• [Passage provided]
◇ ◇ ◇ ◇

Pure Kubernetes Deployment#
This guide provides step-by-step instructions for deploying the AIM on a Kubernetes cluster. By following these steps, you will be able to use the provided example to set up and run an AI model on your own Kubernetes infrastructure. This document covers the prerequisites, deployment process, and how to test the endpoint to ensure everything is working correctly.
Prerequisites#
Kubernetes cluster with kubectl configured (v1.32.8+rke2r1)
AMD GPU with ROCm support (e.g., MI300X)
Deployment#
1. Create secret#
AIM uses DockerHub container registry to host its images. The images are public and no authentication is required to pull. However, some models are gated and require authentication to download them from Hugging Face. Therefore, you need to create a Kubernetes secret.

◇ ◇ ◇ ◇

(Records drawn from a dataset)

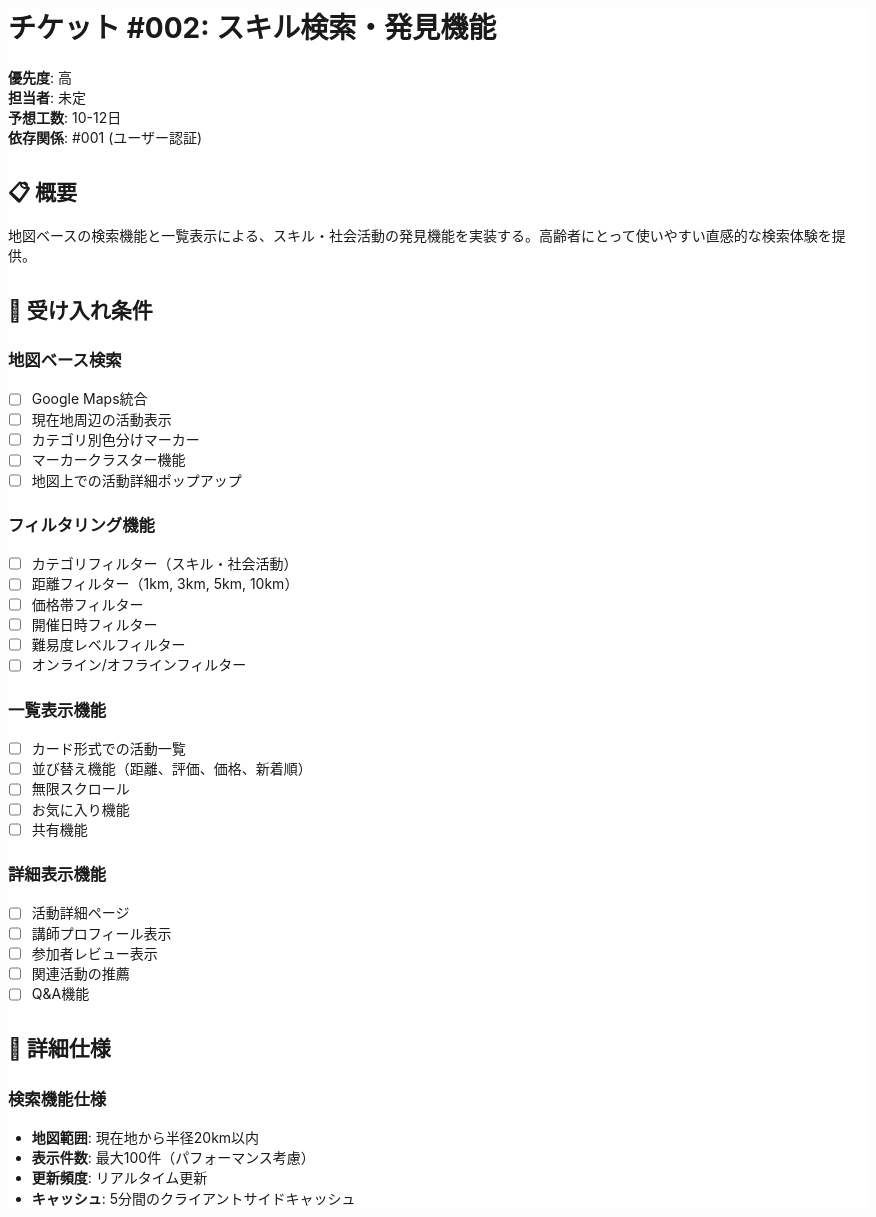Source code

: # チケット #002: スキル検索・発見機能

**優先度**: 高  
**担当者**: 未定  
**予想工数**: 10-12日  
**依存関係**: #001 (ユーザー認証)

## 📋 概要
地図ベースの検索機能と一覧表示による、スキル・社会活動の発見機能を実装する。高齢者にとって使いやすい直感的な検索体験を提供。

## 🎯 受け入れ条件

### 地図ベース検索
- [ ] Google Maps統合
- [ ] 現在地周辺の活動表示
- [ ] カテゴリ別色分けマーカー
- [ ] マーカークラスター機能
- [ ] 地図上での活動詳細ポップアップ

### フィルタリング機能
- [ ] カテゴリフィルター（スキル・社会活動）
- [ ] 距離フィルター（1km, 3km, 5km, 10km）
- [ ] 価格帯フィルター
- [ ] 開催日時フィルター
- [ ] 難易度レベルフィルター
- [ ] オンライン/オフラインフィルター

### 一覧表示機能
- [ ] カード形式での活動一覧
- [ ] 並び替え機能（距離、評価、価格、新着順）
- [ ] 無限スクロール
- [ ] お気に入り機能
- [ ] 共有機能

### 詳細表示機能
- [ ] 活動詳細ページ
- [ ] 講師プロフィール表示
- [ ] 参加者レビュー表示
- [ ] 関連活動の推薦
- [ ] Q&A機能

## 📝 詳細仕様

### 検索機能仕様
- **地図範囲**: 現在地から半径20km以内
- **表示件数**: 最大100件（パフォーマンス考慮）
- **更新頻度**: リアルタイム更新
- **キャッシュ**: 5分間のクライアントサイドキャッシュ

◇ ◇ ◇ ◇

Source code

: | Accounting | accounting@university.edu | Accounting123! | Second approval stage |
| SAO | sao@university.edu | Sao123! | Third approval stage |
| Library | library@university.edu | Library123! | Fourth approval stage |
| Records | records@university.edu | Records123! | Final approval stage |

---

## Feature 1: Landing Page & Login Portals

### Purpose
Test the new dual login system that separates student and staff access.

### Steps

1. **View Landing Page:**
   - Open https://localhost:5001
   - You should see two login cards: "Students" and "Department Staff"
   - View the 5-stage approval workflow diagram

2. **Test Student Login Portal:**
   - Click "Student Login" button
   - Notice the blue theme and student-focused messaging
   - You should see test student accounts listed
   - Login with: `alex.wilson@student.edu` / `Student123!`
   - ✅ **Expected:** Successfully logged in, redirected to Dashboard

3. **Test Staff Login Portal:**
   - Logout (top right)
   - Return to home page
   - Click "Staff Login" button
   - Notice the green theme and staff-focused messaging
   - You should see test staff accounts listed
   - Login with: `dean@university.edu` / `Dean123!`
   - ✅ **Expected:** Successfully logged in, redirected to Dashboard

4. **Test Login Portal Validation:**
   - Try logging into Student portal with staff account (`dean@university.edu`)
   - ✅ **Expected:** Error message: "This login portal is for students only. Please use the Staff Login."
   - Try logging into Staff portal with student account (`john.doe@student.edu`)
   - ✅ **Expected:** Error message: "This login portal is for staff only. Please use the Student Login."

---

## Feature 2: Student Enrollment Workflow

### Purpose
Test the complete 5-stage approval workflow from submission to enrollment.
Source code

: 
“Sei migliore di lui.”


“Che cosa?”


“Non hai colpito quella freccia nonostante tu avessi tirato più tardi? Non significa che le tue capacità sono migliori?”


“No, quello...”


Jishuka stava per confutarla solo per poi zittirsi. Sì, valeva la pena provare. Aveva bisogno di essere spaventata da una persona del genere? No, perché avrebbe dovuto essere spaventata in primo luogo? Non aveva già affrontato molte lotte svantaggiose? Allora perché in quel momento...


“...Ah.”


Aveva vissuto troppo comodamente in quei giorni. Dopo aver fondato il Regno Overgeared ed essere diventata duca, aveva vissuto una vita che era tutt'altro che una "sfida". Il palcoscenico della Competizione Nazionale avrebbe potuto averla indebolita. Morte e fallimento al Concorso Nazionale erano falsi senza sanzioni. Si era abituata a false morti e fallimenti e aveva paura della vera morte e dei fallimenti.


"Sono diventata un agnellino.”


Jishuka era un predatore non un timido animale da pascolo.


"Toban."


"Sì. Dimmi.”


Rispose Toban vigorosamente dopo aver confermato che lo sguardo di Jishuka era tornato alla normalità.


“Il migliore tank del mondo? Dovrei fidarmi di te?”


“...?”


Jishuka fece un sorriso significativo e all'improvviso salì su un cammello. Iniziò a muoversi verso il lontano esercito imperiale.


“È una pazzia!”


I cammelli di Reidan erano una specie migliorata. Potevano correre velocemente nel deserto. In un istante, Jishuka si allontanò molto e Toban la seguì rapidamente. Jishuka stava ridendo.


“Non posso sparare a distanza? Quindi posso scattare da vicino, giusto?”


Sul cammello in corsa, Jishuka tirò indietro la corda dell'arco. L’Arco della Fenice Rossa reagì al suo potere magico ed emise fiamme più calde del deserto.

◇ ◇ ◇ ◇

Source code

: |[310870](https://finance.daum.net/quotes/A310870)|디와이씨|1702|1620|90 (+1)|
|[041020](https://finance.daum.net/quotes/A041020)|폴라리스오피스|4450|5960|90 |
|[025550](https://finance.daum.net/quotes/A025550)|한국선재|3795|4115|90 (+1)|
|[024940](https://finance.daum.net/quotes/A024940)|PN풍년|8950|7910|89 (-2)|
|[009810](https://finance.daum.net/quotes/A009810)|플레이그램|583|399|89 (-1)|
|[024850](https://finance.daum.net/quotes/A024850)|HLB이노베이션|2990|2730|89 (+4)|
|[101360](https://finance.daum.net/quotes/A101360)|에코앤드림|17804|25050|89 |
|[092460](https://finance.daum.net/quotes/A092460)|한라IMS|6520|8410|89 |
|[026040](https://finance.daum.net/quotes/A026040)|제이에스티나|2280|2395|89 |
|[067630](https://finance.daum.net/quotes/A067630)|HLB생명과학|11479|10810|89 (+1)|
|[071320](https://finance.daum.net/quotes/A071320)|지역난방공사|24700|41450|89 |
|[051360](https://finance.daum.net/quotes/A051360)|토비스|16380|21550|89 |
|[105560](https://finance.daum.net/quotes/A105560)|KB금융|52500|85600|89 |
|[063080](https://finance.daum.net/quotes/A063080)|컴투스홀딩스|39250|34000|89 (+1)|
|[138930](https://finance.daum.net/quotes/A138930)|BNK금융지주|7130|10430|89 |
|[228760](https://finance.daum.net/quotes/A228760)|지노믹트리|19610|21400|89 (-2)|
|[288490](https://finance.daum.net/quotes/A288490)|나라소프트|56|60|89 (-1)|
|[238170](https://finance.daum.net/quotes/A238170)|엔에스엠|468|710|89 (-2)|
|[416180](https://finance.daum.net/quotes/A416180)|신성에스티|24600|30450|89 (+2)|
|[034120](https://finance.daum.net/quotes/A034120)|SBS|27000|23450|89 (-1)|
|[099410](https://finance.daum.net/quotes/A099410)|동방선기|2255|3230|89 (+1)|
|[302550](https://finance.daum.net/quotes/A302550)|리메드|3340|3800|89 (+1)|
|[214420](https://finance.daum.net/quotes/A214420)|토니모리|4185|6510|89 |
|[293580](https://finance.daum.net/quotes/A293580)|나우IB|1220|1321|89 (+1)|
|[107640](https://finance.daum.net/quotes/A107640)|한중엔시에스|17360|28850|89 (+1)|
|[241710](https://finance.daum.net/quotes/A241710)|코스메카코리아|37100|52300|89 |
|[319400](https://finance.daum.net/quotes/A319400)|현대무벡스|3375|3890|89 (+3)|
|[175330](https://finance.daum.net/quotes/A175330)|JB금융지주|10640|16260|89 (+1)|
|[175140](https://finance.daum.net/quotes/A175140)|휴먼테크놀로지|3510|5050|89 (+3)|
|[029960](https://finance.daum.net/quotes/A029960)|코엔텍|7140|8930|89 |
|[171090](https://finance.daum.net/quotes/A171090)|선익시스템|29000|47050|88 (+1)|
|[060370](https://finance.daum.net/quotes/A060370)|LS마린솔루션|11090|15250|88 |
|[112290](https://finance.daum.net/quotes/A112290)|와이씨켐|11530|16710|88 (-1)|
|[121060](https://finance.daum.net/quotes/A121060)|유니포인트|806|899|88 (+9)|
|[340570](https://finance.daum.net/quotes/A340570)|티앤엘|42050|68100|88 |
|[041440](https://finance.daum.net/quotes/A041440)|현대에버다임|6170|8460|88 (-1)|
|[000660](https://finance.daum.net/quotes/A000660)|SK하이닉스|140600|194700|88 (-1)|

◇ ◇ ◇ ◇

• [Task set]
1) Rewrite the part of the Kubernetes deployment guide starting with "Prerequisites#" and going on through "a Kubernetes secret.", putting "GitHub" in place of "DockerHub".
2) Reproduce the lines in the rows starting with the line with "posso sparare a" and going on through the line with "Sul cammello in".
These rows are unrelated to the Kubernetes deployment guide.

• [Solutions by task]
1)
Prerequisites#
Kubernetes cluster with kubectl configured (v1.32.8+rke2r1)
AMD GPU with ROCm support (e.g., MI300X)
Deployment#
1. Create secret#
AIM uses GitHub container registry to host its images. The images are public and no authentication is required to pull. However, some models are gated and require authentication to download them from Hugging Face. Therefore, you need to create a Kubernetes secret.

2)
“Non posso sparare a distanza? Quindi posso scattare da vicino, giusto?”


Sul cammello in corsa, Jishuka tirò indietro la corda dell'arco. L’Arco della Fenice Rossa reagì al suo potere magico ed emise fiamme più calde del deserto.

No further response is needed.